(Collected data)
'''
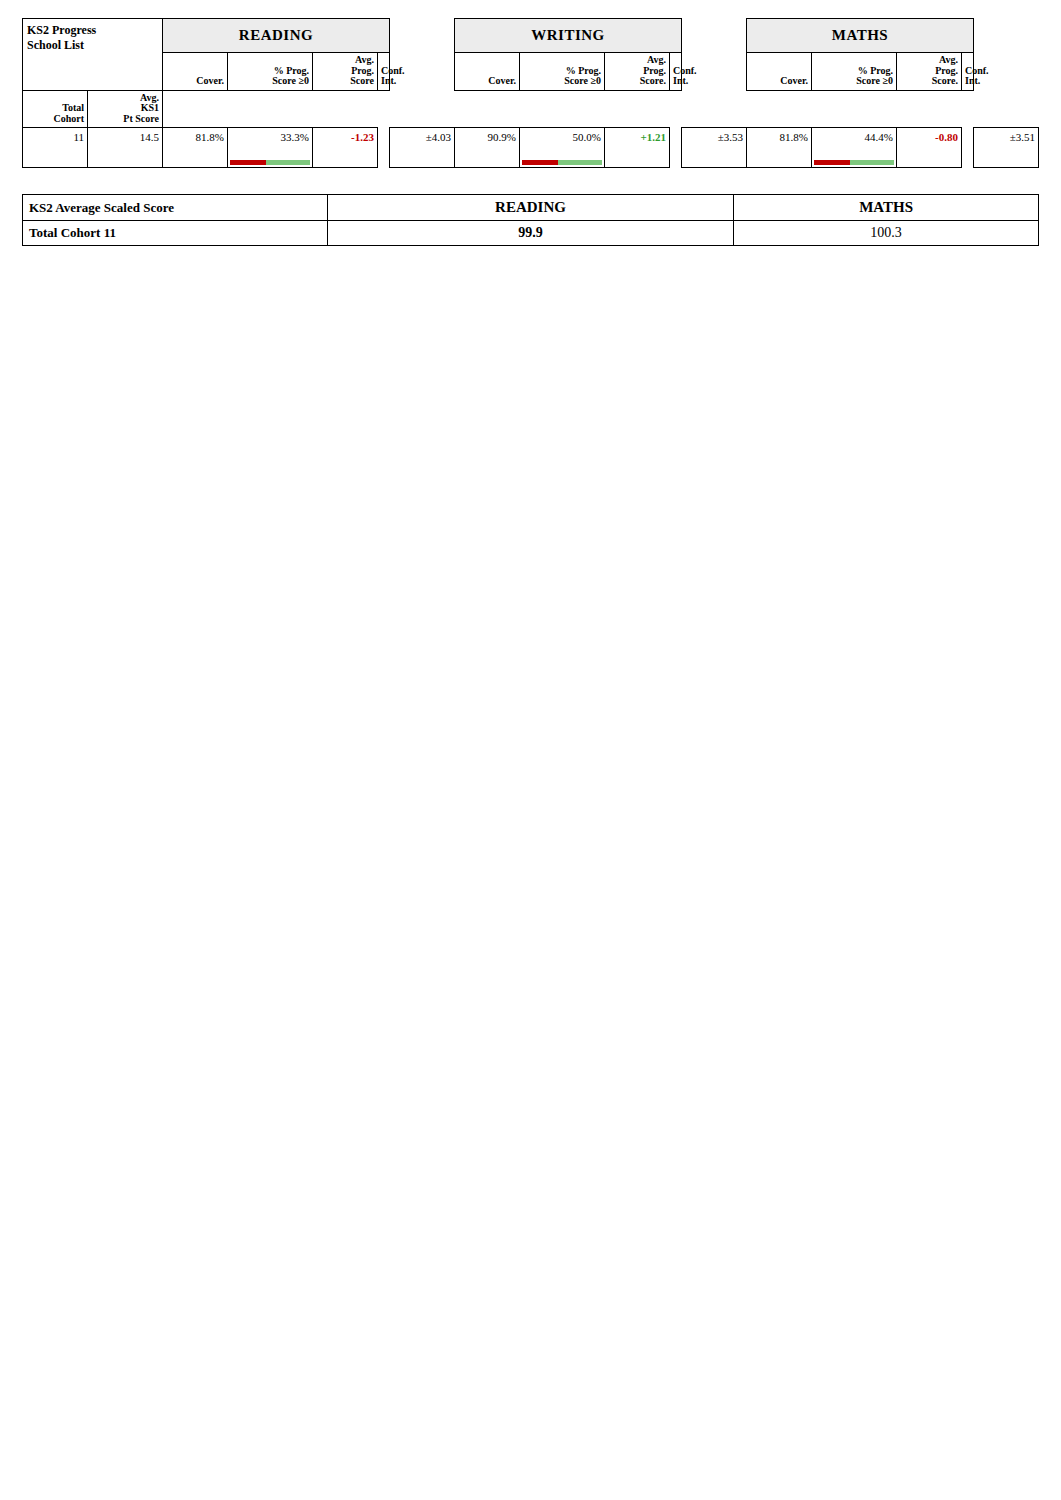| KS2 Progress School List | READING | | WRITING | | MATHS | |
| Cover. | % Prog. Score ≥0 | Avg. Prog. Score | Conf. Int. | | Cover. | % Prog. Score ≥0 | Avg. Prog. Score. | Conf. Int. | | Cover. | % Prog. Score ≥0 | Avg. Prog. Score. | Conf. Int. | |
| Total Cohort | Avg. KS1 Pt Score | | | | | | | | | | | | | | | |
| 11 | 14.5 | 81.8% | 33.3% | -1.23 | | ±4.03 | 90.9% | 50.0% | +1.21 | | ±3.53 | 81.8% | 44.4% | -0.80 | | ±3.51 |
| KS2 Average Scaled Score | READING | MATHS |
| Total Cohort 11 | 99.9 | 100.3 |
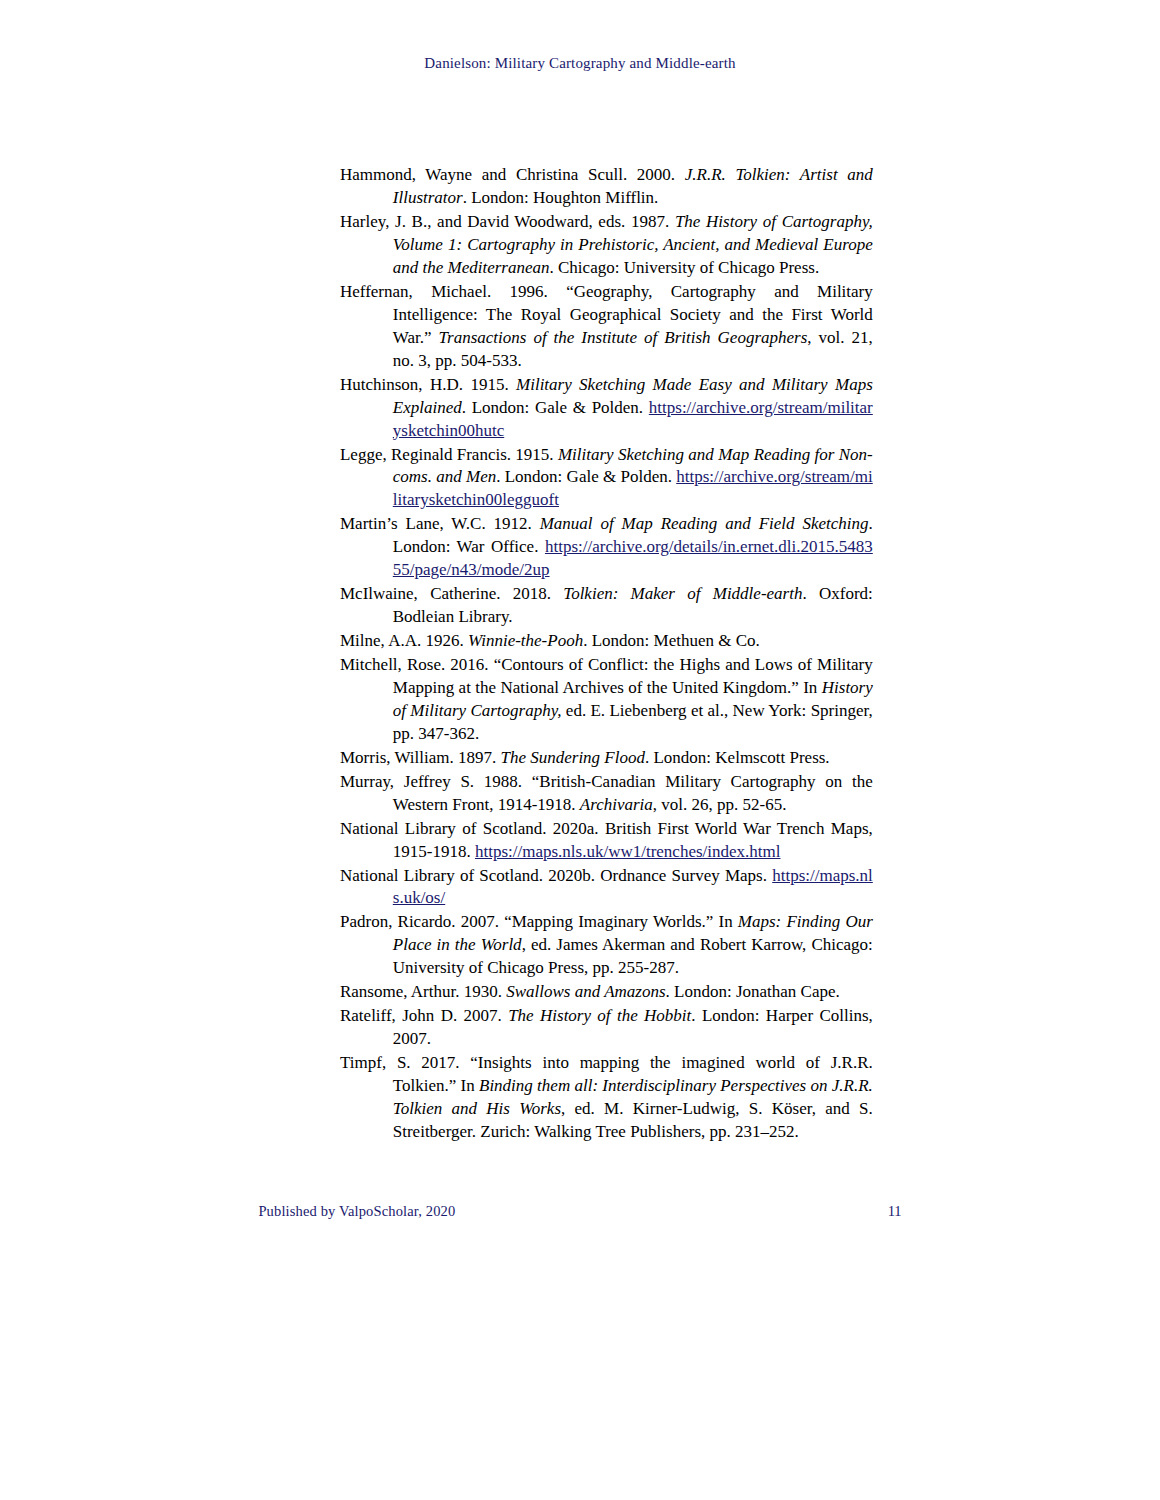Danielson: Military Cartography and Middle-earth
Hammond, Wayne and Christina Scull. 2000. J.R.R. Tolkien: Artist and Illustrator. London: Houghton Mifflin.
Harley, J. B., and David Woodward, eds. 1987. The History of Cartography, Volume 1: Cartography in Prehistoric, Ancient, and Medieval Europe and the Mediterranean. Chicago: University of Chicago Press.
Heffernan, Michael. 1996. “Geography, Cartography and Military Intelligence: The Royal Geographical Society and the First World War.” Transactions of the Institute of British Geographers, vol. 21, no. 3, pp. 504-533.
Hutchinson, H.D. 1915. Military Sketching Made Easy and Military Maps Explained. London: Gale & Polden. https://archive.org/stream/militarysketchin00hutc
Legge, Reginald Francis. 1915. Military Sketching and Map Reading for Non-coms. and Men. London: Gale & Polden. https://archive.org/stream/militarysketchin00legguoft
Martin’s Lane, W.C. 1912. Manual of Map Reading and Field Sketching. London: War Office. https://archive.org/details/in.ernet.dli.2015.548355/page/n43/mode/2up
McIlwaine, Catherine. 2018. Tolkien: Maker of Middle-earth. Oxford: Bodleian Library.
Milne, A.A. 1926. Winnie-the-Pooh. London: Methuen & Co.
Mitchell, Rose. 2016. “Contours of Conflict: the Highs and Lows of Military Mapping at the National Archives of the United Kingdom.” In History of Military Cartography, ed. E. Liebenberg et al., New York: Springer, pp. 347-362.
Morris, William. 1897. The Sundering Flood. London: Kelmscott Press.
Murray, Jeffrey S. 1988. “British-Canadian Military Cartography on the Western Front, 1914-1918. Archivaria, vol. 26, pp. 52-65.
National Library of Scotland. 2020a. British First World War Trench Maps, 1915-1918. https://maps.nls.uk/ww1/trenches/index.html
National Library of Scotland. 2020b. Ordnance Survey Maps. https://maps.nls.uk/os/
Padron, Ricardo. 2007. “Mapping Imaginary Worlds.” In Maps: Finding Our Place in the World, ed. James Akerman and Robert Karrow, Chicago: University of Chicago Press, pp. 255-287.
Ransome, Arthur. 1930. Swallows and Amazons. London: Jonathan Cape.
Rateliff, John D. 2007. The History of the Hobbit. London: Harper Collins, 2007.
Timpf, S. 2017. “Insights into mapping the imagined world of J.R.R. Tolkien.” In Binding them all: Interdisciplinary Perspectives on J.R.R. Tolkien and His Works, ed. M. Kirner-Ludwig, S. Köser, and S. Streitberger. Zurich: Walking Tree Publishers, pp. 231–252.
Published by ValpoScholar, 2020
11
'''
Only lines that include "History" belong in the answer; return them from the entries above.

= Response to this task =
Harley, J. B., and David Woodward, eds. 1987. The History of Cartography, Volume 1: Cartography in Prehistoric, Ancient, and Medieval Europe and the Mediterranean. Chicago: University of Chicago Press.
Mitchell, Rose. 2016. “Contours of Conflict: the Highs and Lows of Military Mapping at the National Archives of the United Kingdom.” In History of Military Cartography, ed. E. Liebenberg et al., New York: Springer, pp. 347-362.
Rateliff, John D. 2007. The History of the Hobbit. London: Harper Collins, 2007.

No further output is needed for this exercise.